Riccardo Massi ist ein eher lyrischer, wunderbar kantabler Cavaradossi mit schwereloser Höhe. Einzelne Spitzentöne hält er länger als gewöhnlich und verleiht ihnen Intensität. Die vom transparenten Celloquartett und dem schön schlicht gespielten Klarinettensolo eingeleitete Arie „E lucevan le stelle“, die er nur am Ende etwas zu stark forciert, gestaltet er als berührende Innensicht. Nur darstellerisch fehlt ihm etwas die Präsenz eines Erwin Schrott, der die Rolle des sadistischen, triebgesteuerten Polizeichefs mit jeder Faser verkörpert. Eindrucksvoll, wenn der Bassbariton am Ende des ersten Akts in das immer lauter werdende Te Deum (homogen und klangvoll: Chor der Bühnen Bern) einstimmt und seinen dunklen Absichten mit viel Metall in der Stimme präsentiert. Auch im Leisen kann Schrott bedrohlich wirken. Scarpias Ausbrüche versieht er mit enormer Durchschlagskraft. Nur im Passaggio, dem Übergang zwischen Brust- und Kopfregister, fehlt seiner Stimme etwas die Flexibilität, so dass einzelne Töne aus der Gesangslinie herausfallen. Aber das Raue, Ungehobelte passt auch zur Rolle. Diesem Scarpia möchte man nicht begegnen.

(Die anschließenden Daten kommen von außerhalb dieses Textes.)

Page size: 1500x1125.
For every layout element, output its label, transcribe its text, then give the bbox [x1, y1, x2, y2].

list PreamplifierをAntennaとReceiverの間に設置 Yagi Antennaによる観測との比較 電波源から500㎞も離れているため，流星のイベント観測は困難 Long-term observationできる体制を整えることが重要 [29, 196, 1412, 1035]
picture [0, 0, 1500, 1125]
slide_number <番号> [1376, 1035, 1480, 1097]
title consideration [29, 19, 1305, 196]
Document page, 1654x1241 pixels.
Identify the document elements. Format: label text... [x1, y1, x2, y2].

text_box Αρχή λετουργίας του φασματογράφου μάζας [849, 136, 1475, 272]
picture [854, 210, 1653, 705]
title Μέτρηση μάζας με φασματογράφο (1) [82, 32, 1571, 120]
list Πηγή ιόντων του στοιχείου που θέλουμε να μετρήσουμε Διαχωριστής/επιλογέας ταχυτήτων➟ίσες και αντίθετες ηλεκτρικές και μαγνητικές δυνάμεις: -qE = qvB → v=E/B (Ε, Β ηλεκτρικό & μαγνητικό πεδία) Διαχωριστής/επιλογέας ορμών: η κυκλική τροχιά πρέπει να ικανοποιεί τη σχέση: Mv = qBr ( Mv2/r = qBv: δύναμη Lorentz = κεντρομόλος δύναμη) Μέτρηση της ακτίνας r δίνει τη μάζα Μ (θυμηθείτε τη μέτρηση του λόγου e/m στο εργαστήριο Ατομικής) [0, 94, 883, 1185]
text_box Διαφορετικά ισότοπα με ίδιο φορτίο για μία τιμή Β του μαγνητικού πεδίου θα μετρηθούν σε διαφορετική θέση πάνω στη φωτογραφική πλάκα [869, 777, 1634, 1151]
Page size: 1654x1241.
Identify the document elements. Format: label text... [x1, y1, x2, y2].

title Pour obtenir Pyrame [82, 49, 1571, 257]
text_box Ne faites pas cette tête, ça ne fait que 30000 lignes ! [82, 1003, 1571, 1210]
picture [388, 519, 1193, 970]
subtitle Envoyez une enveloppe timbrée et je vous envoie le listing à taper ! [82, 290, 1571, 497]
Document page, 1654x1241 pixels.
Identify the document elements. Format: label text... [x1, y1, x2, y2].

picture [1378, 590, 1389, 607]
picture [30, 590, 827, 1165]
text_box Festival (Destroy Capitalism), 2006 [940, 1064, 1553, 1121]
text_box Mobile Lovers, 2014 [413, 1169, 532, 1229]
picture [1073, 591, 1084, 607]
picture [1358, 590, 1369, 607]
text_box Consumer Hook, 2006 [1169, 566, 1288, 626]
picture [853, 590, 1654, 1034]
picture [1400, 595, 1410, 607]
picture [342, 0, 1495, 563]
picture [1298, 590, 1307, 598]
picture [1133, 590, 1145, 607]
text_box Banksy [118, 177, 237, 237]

Sonya Yoncheva betont in ihrer Rollenzeichnung die Entwicklung Toscas von der koketten bis zur widerstandsfähigen Frau, die durch den Druck Scarpias härter geworden ist. Sowohl in der Tiefe als auch in der Höhe hat die Bulgarin noch an dramatischer Intensität zu gelegt, ohne dabei an Flexibilität zur verlieren. Ihre Arie „Vissi d ’arte“ gestaltet sie auf dem zarten Streicherteppich als Ruhepunkt im Sturm mit hier ganz dezentem Vibrato und einem wunderbaren Legato. Dann ersticht diese Tosca den nach ihr gierenden Scarpia. Und brüllt ihm ins Gesicht, dass er sterben soll. Im Nachspiel zaubert das Orchester ein Pianissimo, das die Spannung weiterträgt: packendes Musiktheater!